READING PASSAGE:
------------------------------------------------

First ionisation enthalpy is the energy required to remove the most loosely bound electron from a neutral gaseous atom. The general trend is that it increases across a period from left to right. However, there are exceptions due to electronic configurations.
Let's look at the elements and their configurations:
Mg (Z=12): [Ne] 3s$^2$. It has a fully filled and stable 's' orbital.
Al (Z=13): [Ne] 3s$^2$ 3p$^1$. Removing the single 3p electron results in a stable [Ne] 3s$^2$ configuration. This is relatively easy.
P (Z=15): [Ne] 3s$^2$ 3p$^3$. It has a half-filled and stable 'p' orbital.
S (Z=16): [Ne] 3s$^2$ 3p$^4$. Removing one electron results in a stable half-filled 3p$^3$ configuration. This is easier than removing an electron from P.
Comparing Mg and Al: Removing an electron from Al's 3p orbital is easier than from Mg's stable 3s$^2$ orbital. Thus, IE$_1$(Al)<IE$_1$(Mg).
Comparing P and S: Removing an electron from S's 3p$^4$ configuration is easier than from P's stable 3p$^3$ half-filled configuration. Thus, IE$_1$(S)<IE$_1$(P).
Combining these with the general trend, the overall order is:
Al<Mg<S<P.

------------------------------------------------

EXTRACTED RECORDS:
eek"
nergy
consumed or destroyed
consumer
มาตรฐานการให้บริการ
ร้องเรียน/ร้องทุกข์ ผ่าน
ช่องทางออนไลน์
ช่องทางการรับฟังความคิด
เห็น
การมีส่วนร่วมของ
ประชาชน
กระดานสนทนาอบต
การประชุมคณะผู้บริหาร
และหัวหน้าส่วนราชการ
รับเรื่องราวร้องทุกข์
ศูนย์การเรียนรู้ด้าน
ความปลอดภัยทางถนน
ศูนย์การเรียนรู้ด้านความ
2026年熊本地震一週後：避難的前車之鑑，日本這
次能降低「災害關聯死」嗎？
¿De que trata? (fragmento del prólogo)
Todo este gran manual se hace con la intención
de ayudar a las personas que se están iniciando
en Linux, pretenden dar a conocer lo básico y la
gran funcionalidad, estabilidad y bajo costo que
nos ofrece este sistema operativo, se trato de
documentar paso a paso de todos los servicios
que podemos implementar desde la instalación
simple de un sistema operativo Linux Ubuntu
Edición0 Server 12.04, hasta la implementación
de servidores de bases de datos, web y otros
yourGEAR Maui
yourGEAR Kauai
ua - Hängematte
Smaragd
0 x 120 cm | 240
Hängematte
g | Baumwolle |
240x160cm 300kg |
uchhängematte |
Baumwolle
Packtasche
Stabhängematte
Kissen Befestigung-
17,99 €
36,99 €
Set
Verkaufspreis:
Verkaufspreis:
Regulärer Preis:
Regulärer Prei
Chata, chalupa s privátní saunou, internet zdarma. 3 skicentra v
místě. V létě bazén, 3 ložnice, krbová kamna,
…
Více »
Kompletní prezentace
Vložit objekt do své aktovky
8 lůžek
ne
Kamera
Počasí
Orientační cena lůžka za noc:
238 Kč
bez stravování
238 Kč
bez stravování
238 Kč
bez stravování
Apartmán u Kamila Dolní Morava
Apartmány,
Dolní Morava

------------------------------------------------

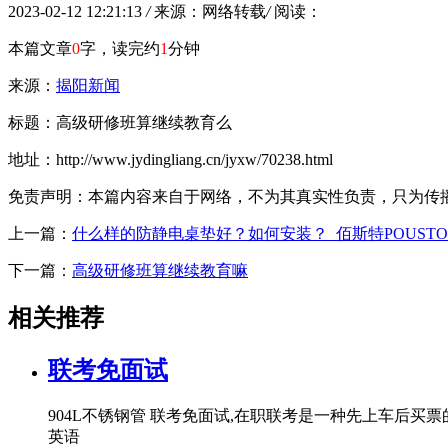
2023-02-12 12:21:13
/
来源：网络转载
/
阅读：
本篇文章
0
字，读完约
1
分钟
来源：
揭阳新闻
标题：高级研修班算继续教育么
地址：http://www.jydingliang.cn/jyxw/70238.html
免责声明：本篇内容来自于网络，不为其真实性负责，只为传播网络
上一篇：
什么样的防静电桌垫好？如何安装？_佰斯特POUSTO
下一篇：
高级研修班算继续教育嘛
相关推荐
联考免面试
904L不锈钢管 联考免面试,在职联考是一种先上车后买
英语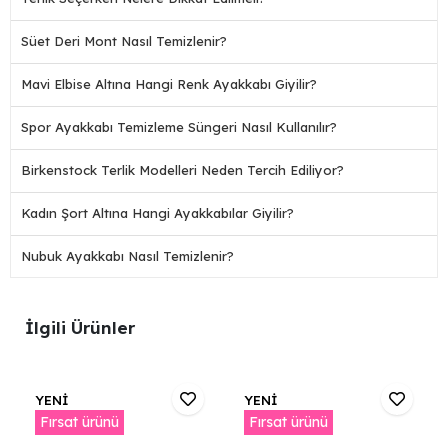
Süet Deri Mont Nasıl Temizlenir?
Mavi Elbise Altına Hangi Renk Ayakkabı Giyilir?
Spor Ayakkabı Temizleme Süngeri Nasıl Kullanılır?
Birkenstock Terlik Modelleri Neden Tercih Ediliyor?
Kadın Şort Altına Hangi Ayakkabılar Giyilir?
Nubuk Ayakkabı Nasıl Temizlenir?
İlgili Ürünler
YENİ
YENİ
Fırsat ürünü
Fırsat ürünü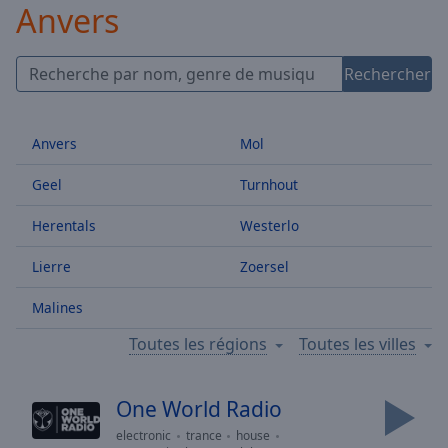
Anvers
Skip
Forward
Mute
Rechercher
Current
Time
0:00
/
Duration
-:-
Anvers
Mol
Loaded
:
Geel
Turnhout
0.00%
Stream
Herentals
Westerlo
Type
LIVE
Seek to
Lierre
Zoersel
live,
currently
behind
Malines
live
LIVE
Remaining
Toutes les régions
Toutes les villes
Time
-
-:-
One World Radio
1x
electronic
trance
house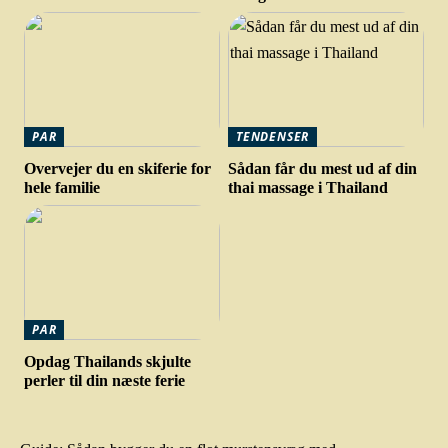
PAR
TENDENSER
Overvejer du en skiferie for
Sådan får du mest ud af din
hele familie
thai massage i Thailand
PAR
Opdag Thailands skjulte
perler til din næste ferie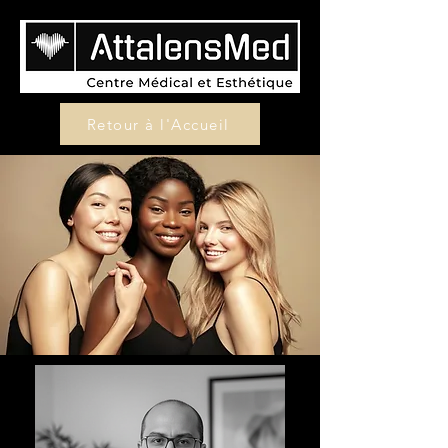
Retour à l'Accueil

------------------------------------------------

QUESTIONS ON THE MATERIAL:
1 – Please quote the ionization enthalpy passage between "P (Z=15): [Ne]" and "configuration. Thus, IE$_1$(S)<IE$_1$(P).", inclusive.
2 – List the chemical symbols whose electron configurations the ionization enthalpy passage gives.

TASK-BY-TASK ANSWERS:
1 –
P (Z=15): [Ne] 3s$^2$ 3p$^3$. It has a half-filled and stable 'p' orbital.
S (Z=16): [Ne] 3s$^2$ 3p$^4$. Removing one electron results in a stable half-filled 3p$^3$ configuration. This is easier than removing an electron from P.
Comparing Mg and Al: Removing an electron from Al's 3p orbital is easier than from Mg's stable 3s$^2$ orbital. Thus, IE$_1$(Al)<IE$_1$(Mg).
Comparing P and S: Removing an electron from S's 3p$^4$ configuration is easier than from P's stable 3p$^3$ half-filled configuration. Thus, IE$_1$(S)<IE$_1$(P).

2 – Mg, Al, P, S